[Supplied text]
------------------------------

How Do We Steer Our Economy?
Macroeconomics is a sub-discipline of economics that deals with how an economy is controlled. Traditional goals are full employment and price stability, complemented in the 21st century by the overarching goal of sustainable management of natural resources and fighting climate change.
The previous use of economic policy instruments such as fiscal policy (cuts in government spending, tax cuts for higher incomes and businesses), monetary policy (ECB interest rate hikes), and trade policy has led to problems that have accompanied us for decades and are particularly urgent today: growing inequality, mass unemployment, climate change, excessive resource consumption. To solve these problems, we must use our economic policy instruments differently. Only then can we hope to initiate the associated societal transformation.
Private and public companies produce what we buy. Companies only produce if they believe they can sell their production – no sales, no profit. Companies must make financial investments because they usually need to acquire their production means before they can sell their products – production takes time. Many companies therefore borrow money to be able to produce at all. For these loans, they must pay interest, which is why profits are necessary for the permanent operation of private companies. If companies cannot generate permanent profit, they disappear from the market. This is how goods and services for society's consumption are provided.
The state can also produce goods and services. It can either produce them itself or acquire them from private companies that would not otherwise produce them. Adam Smith advocated the provision of education services by the state since not all citizens could afford private school attendance for their children. Schools are therefore organized by the state, with the state having the public purpose in mind and not striving for profit maximization. Therefore, attending a public school in Germany is free.

------------------------------

[What to do]
A - According to the text on steering the economy, what are the two traditional goals of macroeconomics?
B - Pick up the text on steering the economy after its final sentence and keep writing it.

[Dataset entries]

------------------------------

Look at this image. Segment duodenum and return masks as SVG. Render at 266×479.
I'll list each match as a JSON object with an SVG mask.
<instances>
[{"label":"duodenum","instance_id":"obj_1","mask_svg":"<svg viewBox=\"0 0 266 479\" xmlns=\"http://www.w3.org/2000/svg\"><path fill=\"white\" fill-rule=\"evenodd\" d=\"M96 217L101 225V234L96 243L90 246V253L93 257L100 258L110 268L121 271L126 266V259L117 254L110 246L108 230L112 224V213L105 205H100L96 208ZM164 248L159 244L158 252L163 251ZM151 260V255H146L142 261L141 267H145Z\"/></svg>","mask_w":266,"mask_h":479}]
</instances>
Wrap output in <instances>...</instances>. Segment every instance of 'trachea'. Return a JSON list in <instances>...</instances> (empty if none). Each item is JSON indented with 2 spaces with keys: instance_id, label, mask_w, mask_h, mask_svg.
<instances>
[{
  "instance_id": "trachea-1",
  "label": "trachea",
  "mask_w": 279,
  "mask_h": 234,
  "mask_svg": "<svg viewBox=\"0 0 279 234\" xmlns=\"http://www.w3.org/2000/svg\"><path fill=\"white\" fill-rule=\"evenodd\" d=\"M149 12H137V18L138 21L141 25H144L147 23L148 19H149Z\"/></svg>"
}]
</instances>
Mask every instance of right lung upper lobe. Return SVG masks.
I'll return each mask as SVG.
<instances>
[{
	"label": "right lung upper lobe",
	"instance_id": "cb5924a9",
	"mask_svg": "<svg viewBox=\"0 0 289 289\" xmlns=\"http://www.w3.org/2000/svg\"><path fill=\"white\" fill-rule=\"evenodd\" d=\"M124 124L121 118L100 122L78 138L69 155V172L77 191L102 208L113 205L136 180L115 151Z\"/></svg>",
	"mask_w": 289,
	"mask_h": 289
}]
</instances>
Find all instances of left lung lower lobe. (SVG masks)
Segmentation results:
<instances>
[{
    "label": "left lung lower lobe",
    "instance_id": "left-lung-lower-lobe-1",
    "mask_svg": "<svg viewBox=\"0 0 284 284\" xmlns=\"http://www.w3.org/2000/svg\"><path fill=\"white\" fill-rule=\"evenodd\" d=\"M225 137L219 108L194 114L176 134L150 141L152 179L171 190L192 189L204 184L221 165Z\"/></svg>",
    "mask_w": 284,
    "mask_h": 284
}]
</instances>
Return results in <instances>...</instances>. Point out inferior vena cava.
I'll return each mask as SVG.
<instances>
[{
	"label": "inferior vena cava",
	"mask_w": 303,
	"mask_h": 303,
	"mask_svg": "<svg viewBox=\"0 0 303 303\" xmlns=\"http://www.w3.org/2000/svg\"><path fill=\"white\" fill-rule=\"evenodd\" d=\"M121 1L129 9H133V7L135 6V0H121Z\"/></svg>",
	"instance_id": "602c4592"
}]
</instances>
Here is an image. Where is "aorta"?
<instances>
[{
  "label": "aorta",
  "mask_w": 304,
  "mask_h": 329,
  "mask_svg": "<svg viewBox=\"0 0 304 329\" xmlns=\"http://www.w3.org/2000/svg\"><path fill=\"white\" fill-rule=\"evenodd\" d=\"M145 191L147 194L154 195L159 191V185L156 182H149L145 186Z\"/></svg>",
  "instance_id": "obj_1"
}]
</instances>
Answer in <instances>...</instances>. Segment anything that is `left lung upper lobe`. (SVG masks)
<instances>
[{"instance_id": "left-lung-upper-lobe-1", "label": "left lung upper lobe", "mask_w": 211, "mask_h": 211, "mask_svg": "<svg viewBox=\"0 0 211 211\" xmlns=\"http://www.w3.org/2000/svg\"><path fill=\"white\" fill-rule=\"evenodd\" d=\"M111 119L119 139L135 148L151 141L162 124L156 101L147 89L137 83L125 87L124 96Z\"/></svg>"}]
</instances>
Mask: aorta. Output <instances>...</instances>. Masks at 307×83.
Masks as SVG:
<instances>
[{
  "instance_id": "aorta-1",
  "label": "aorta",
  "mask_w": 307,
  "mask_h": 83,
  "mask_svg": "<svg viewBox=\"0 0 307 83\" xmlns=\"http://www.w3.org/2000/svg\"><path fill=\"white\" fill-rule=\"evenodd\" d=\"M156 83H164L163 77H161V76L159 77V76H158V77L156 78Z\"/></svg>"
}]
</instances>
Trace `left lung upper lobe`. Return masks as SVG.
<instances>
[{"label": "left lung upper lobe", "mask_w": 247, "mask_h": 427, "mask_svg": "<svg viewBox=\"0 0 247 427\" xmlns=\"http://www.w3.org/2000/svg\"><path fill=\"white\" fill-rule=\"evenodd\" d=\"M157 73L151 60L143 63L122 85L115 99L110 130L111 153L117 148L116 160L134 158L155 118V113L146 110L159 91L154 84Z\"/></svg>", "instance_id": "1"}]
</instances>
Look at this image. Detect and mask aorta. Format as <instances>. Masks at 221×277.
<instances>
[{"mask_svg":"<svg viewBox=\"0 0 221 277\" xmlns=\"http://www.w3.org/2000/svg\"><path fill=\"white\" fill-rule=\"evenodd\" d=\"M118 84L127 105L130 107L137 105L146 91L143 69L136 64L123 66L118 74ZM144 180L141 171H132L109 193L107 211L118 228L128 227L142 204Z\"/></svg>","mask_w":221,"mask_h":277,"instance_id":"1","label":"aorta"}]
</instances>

------------------------------

[Answers given]
A - Full employment and price stability.

B -
Government spending and money creation
In addition to the two mentioned modes of production, there is also production in households, which is care work. However, since this work is unpaid, it is neither considered in the consumer price index nor counted as employment. In an industrialized society of the 21st century, there are essentially two ways to produce goods and services on the market: either through private companies or the state.
The state creates its own money through the central bank, the Deutsche Bundesbank. The central bank is responsible for money creation in the Eurosystem, as confirmed by Christine Lagarde. This system consists of the European Central Bank (ECB) and the national central banks (NCBs). The currency is digitally produced, which is why the monetary system works like a scoreboard on a computer. Just like the letters that make up this text, the account balances at our banks are also generated by a computer. They are entries in digital account systems managed by banks and central banks.
A central insight is that, unlike private households and companies, the federal government can make payments without having "money" in advance. It is created by the Bundesbank when issued and correspondingly destroyed when taxes are paid by the non-government sector. The notion that taxpayers finance the state is thus incorrect. All payments by the federal government are executed by creating new digital money in the form of bank balances at the central bank. Therefore, the state, with its spending, is a very important factor because it changes the demand for goods and thus production and employment.
What kind of economic governance do we need?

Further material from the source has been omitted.